The reply must repeat the listing below exactly and carry none of its pictures.

■ **Raw data**:
# # #
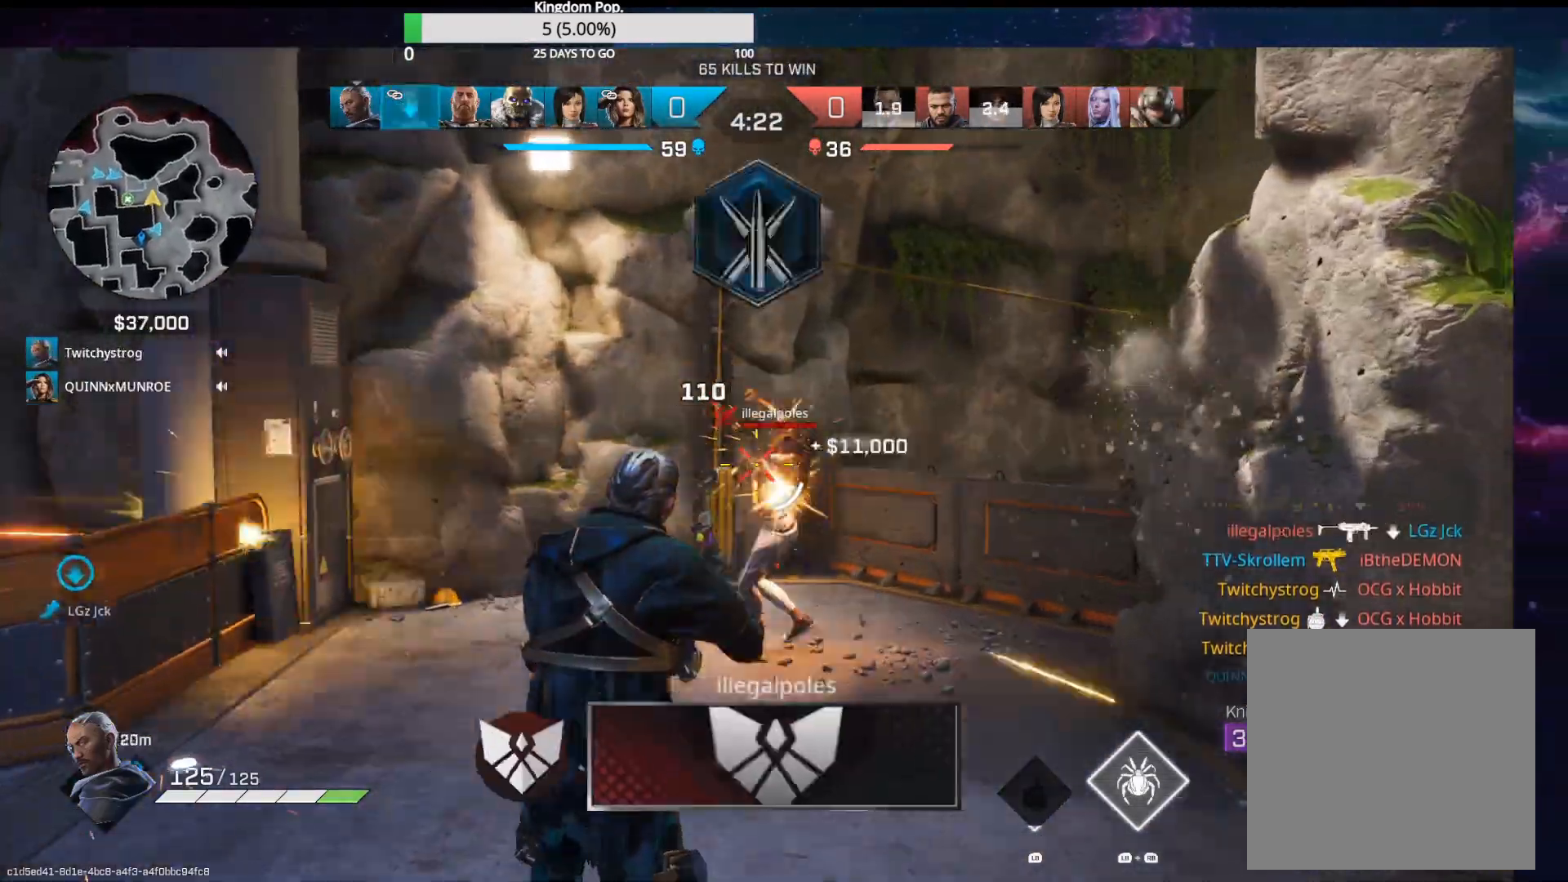
{"buttons": ["L3"], "left_stick": "up-left", "right_stick": "center", "events": [[50, "right_stick", "right"], [133, "R2", "up"], [133, "left_stick", "up-left"], [183, "right_stick", "center"], [233, "L3", "down"], [333, "right_stick", "up-right"], [483, "right_stick", "center"]]}
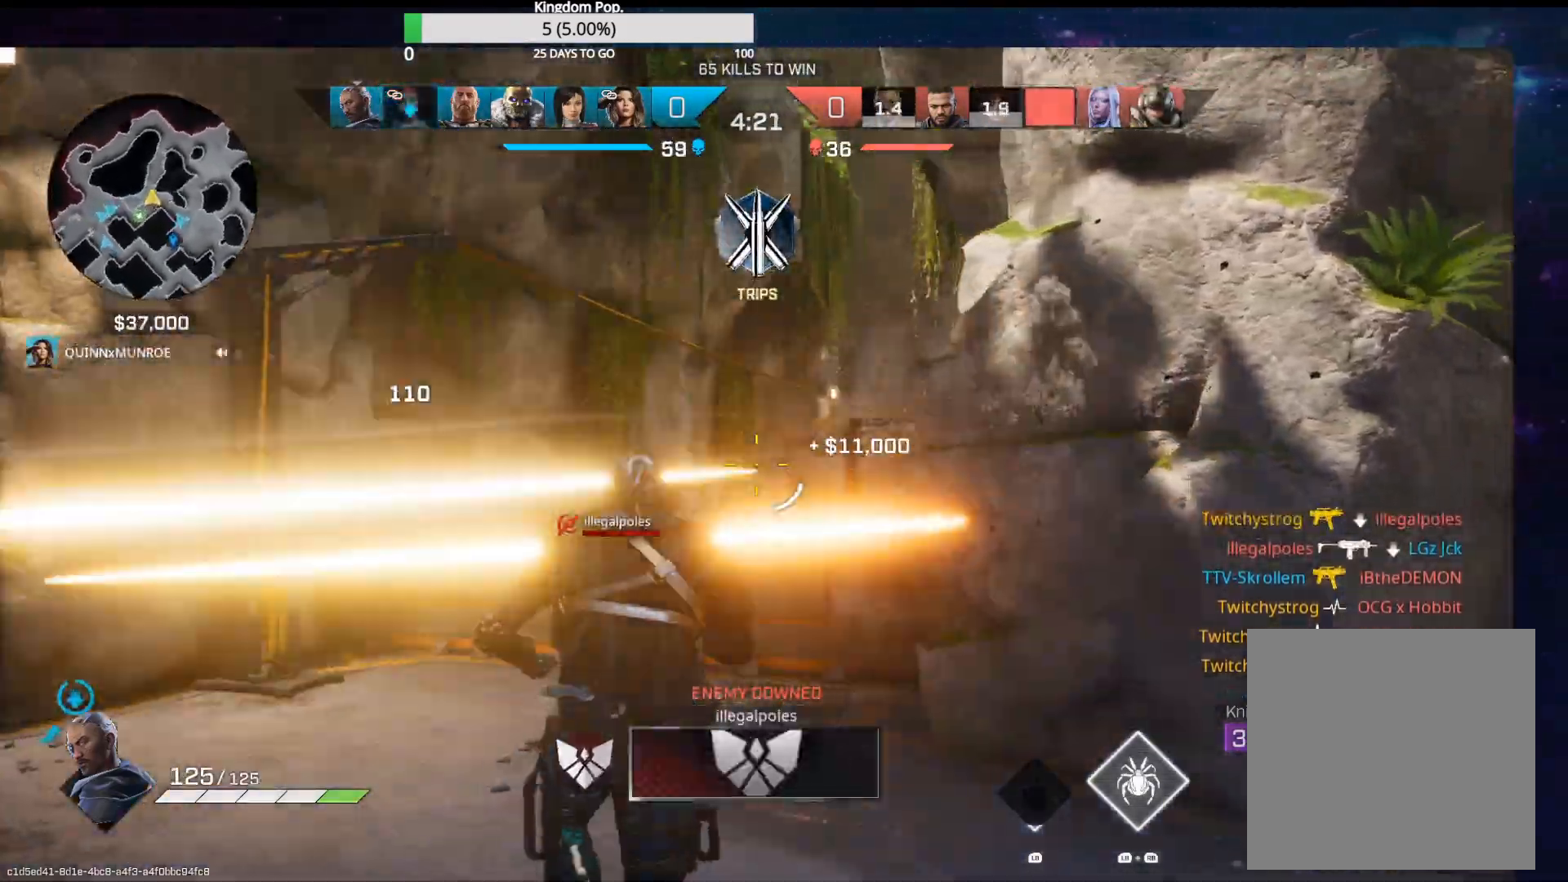
{"buttons": ["X"], "left_stick": "up-left", "right_stick": "center", "events": [[100, "L3", "up"], [117, "A", "down"], [200, "A", "up"], [267, "X", "down"]]}
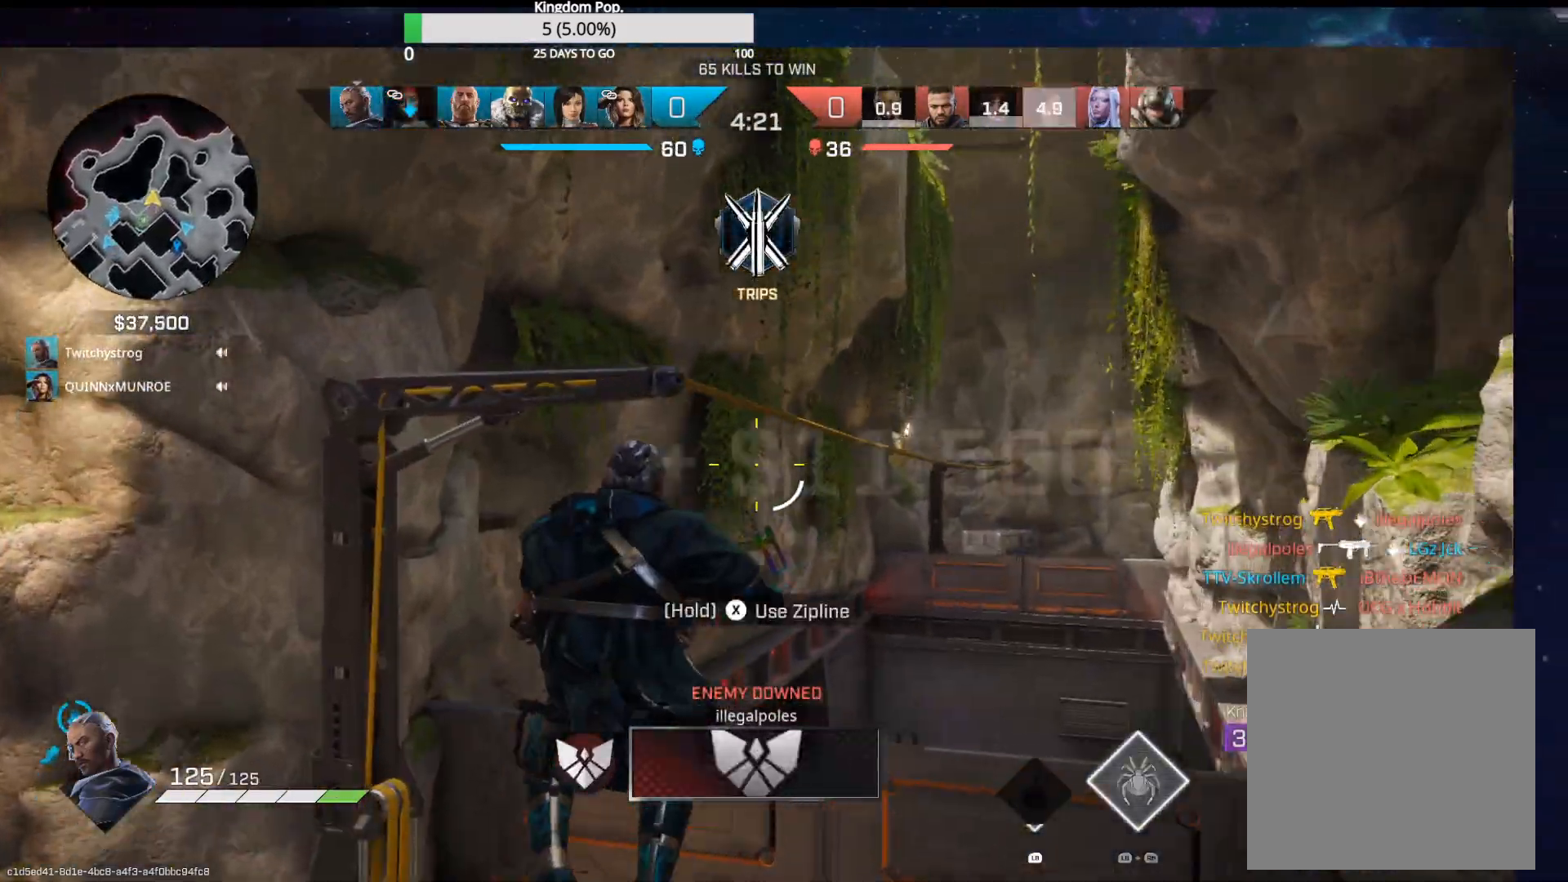
{"buttons": [], "left_stick": "up", "right_stick": "down-right", "events": [[17, "left_stick", "up"], [133, "X", "up"], [267, "R1", "down"], [267, "right_stick", "right"], [383, "R1", "up"], [450, "right_stick", "down-right"]]}
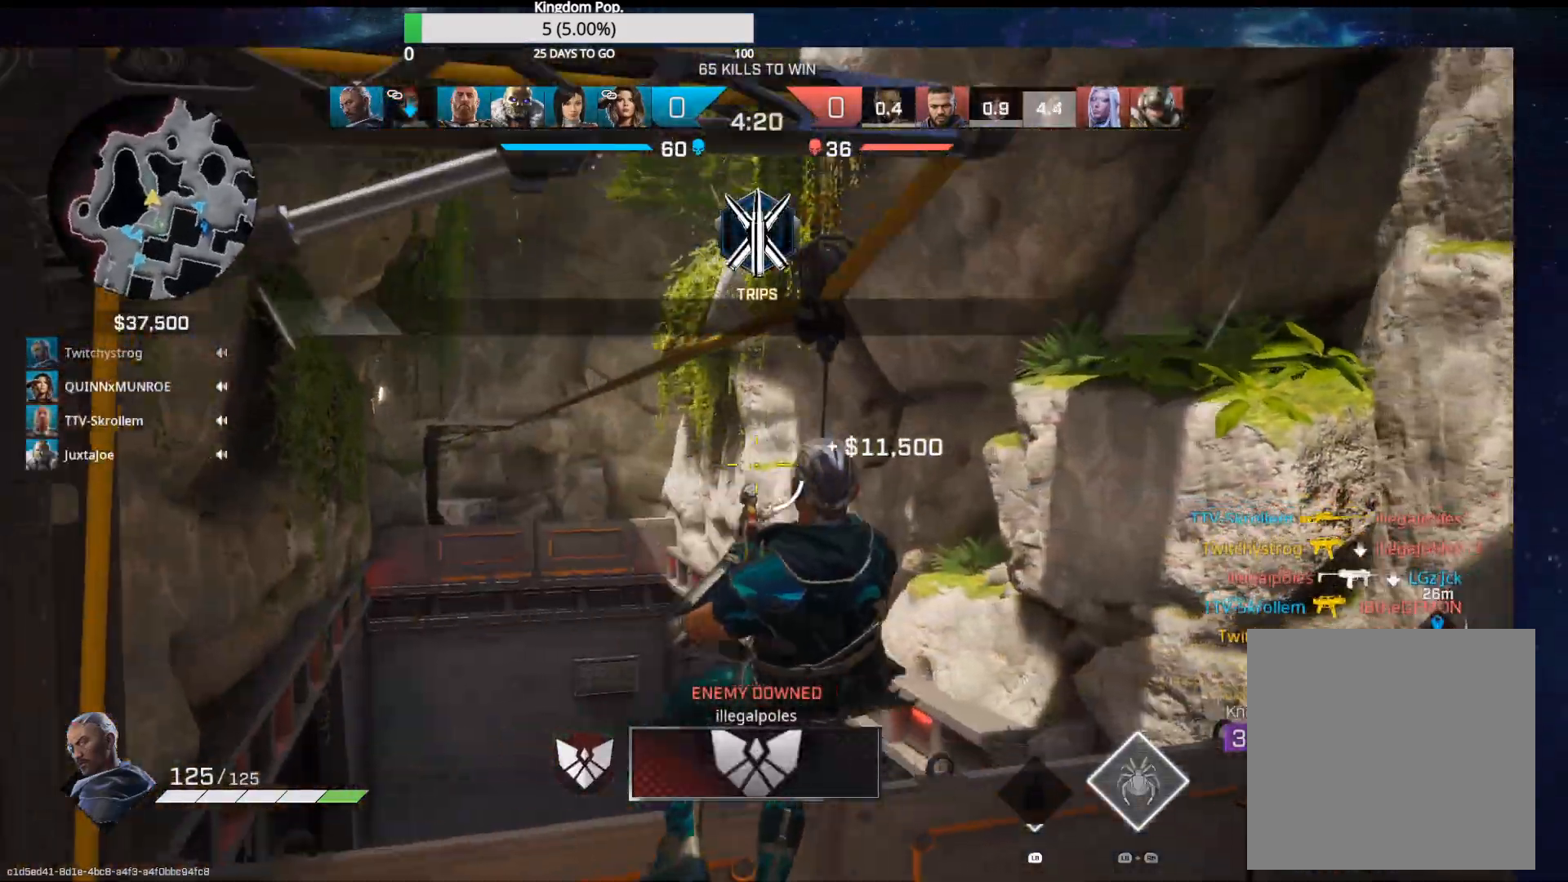
{"buttons": [], "left_stick": "up", "right_stick": "right", "events": [[100, "right_stick", "down"], [350, "right_stick", "center"], [483, "right_stick", "right"]]}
# # #
■ **Solution to this problem**:
{"buttons": ["L3"], "left_stick": "up-left", "right_stick": "center", "events": [[50, "right_stick", "right"], [133, "R2", "up"], [133, "left_stick", "up-left"], [183, "right_stick", "center"], [233, "L3", "down"], [333, "right_stick", "up-right"], [483, "right_stick", "center"]]}
{"buttons": ["X"], "left_stick": "up-left", "right_stick": "center", "events": [[100, "L3", "up"], [117, "A", "down"], [200, "A", "up"], [267, "X", "down"]]}
{"buttons": [], "left_stick": "up", "right_stick": "down-right", "events": [[17, "left_stick", "up"], [133, "X", "up"], [267, "R1", "down"], [267, "right_stick", "right"], [383, "R1", "up"], [450, "right_stick", "down-right"]]}
{"buttons": [], "left_stick": "up", "right_stick": "right", "events": [[100, "right_stick", "down"], [350, "right_stick", "center"], [483, "right_stick", "right"]]}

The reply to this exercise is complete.